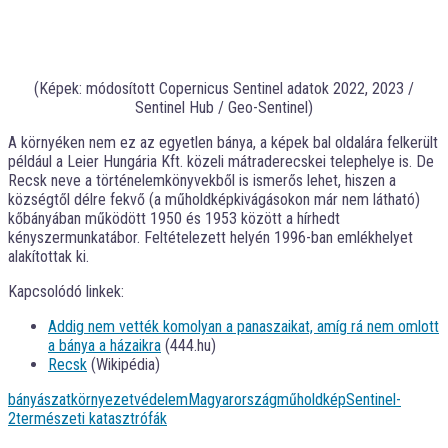
(Képek: módosított Copernicus Sentinel adatok 2022, 2023 /
Sentinel Hub / Geo-Sentinel)
A környéken nem ez az egyetlen bánya, a képek bal oldalára felkerült
például a Leier Hungária Kft. közeli mátraderecskei telephelye is. De
Recsk neve a történelemkönyvekből is ismerős lehet, hiszen a
községtől délre fekvő (a műholdképkivágásokon már nem látható)
kőbányában működött 1950 és 1953 között a hírhedt
kényszermunkatábor. Feltételezett helyén 1996-ban emlékhelyet
alakítottak ki.
Kapcsolódó linkek:
Addig nem vették komolyan a panaszaikat, amíg rá nem omlott
a bánya a házaikra
(444.hu)
Recsk
(Wikipédia)
bányászat
környezetvédelem
Magyarország
műholdkép
Sentinel-
2
természeti katasztrófák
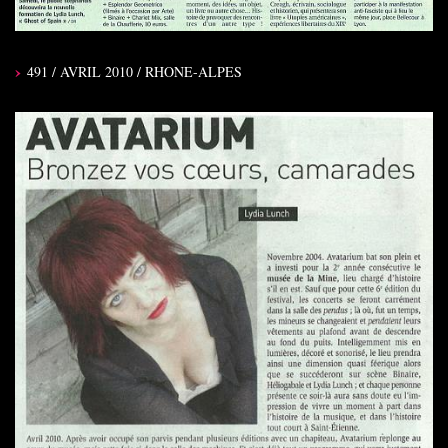
491 / AVRIL 2010 / RHONE-ALPES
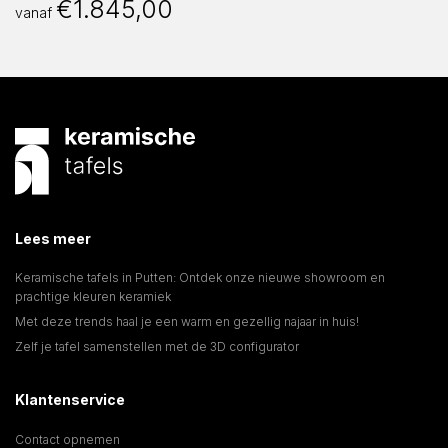
€
1.845,00
vanaf
Lees meer
Keramische tafels in Putten: Ontdek onze nieuwe showroom en
prachtige kleuren keramiek
Met deze trends haal je een warm en gezellig najaar in huis!
Zelf je tafel samenstellen met de 3D configurator
Klantenservice
Contact opnemen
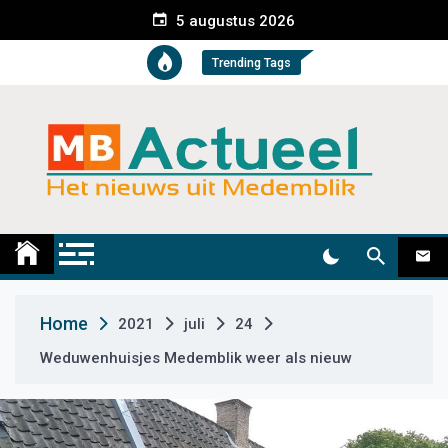
S
5 augustus 2026
k
i
Trending Tags
p
t
o
c
o
n
t
Medemblik Actueel
Wij zijn altijd actueel
e
n
t
Home
2021
juli
24
Weduwenhuisjes Medemblik weer als nieuw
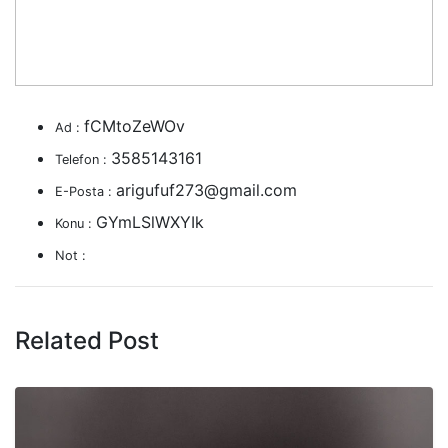
fCMtoZeWOv
Ad :
3585143161
Telefon :
arigufuf273@gmail.com
E-Posta :
GYmLSlWXYIk
Konu :
Not :
Related Post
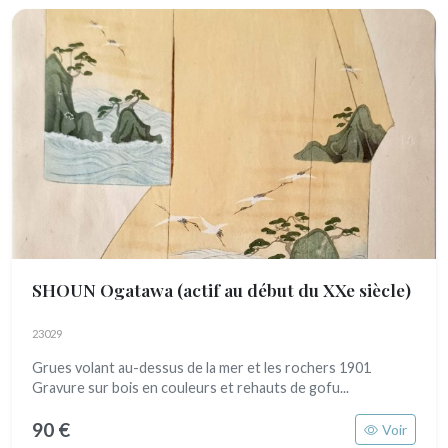
SHOUN Ogatawa
(actif au début du XXe siècle)
23029
Grues volant au-dessus de la mer et les rochers 1901
Gravure sur bois en couleurs et rehauts de gofu...
90 €
Voir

•••

### Problem to work on:
Render the lines above as a Markdown table with the columns "No." and "Text", starting with the first line and going on through the line that contains "Related Post", with blank lines and pictures left out.

### Solution to this task:
| No. | Text |
|---|---|
| 1 | (Képek: módosított Copernicus Sentinel adatok 2022, 2023 / |
| 2 | Sentinel Hub / Geo-Sentinel) |
| 3 | A környéken nem ez az egyetlen bánya, a képek bal oldalára felkerült |
| 4 | például a Leier Hungária Kft. közeli mátraderecskei telephelye is. De |
| 5 | Recsk neve a történelemkönyvekből is ismerős lehet, hiszen a |
| 6 | községtől délre fekvő (a műholdképkivágásokon már nem látható) |
| 7 | kőbányában működött 1950 és 1953 között a hírhedt |
| 8 | kényszermunkatábor. Feltételezett helyén 1996-ban emlékhelyet |
| 9 | alakítottak ki. |
| 10 | Kapcsolódó linkek: |
| 11 | Addig nem vették komolyan a panaszaikat, amíg rá nem omlott |
| 12 | a bánya a házaikra |
| 13 | (444.hu) |
| 14 | Recsk |
| 15 | (Wikipédia) |
| 16 | bányászat |
| 17 | környezetvédelem |
| 18 | Magyarország |
| 19 | műholdkép |
| 20 | Sentinel- |
| 21 | 2 |
| 22 | természeti katasztrófák |
| 23 | 491 / AVRIL 2010 / RHONE-ALPES |
| 24 | € |
| 25 | 1.845,00 |
| 26 | vanaf |
| 27 | Lees meer |
| 28 | Keramische tafels in Putten: Ontdek onze nieuwe showroom en |
| 29 | prachtige kleuren keramiek |
| 30 | Met deze trends haal je een warm en gezellig najaar in huis! |
| 31 | Zelf je tafel samenstellen met de 3D configurator |
| 32 | Klantenservice |
| 33 | Contact opnemen |
| 34 | S |
| 35 | 5 augustus 2026 |
| 36 | k |
| 37 | i |
| 38 | Trending Tags |
| 39 | p |
| 40 | t |
| 41 | o |
| 42 | c |
| 43 | o |
| 44 | n |
| 45 | t |
| 46 | Medemblik Actueel |
| 47 | Wij zijn altijd actueel |
| 48 | e |
| 49 | n |
| 50 | t |
| 51 | Home |
| 52 | 2021 |
| 53 | juli |
| 54 | 24 |
| 55 | Weduwenhuisjes Medemblik weer als nieuw |
| 56 | fCMtoZeWOv |
| 57 | Ad : |
| 58 | 3585143161 |
| 59 | Telefon : |
| 60 | arigufuf273@gmail.com |
| 61 | E-Posta : |
| 62 | GYmLSlWXYIk |
| 63 | Konu : |
| 64 | Not : |
| 65 | Related Post |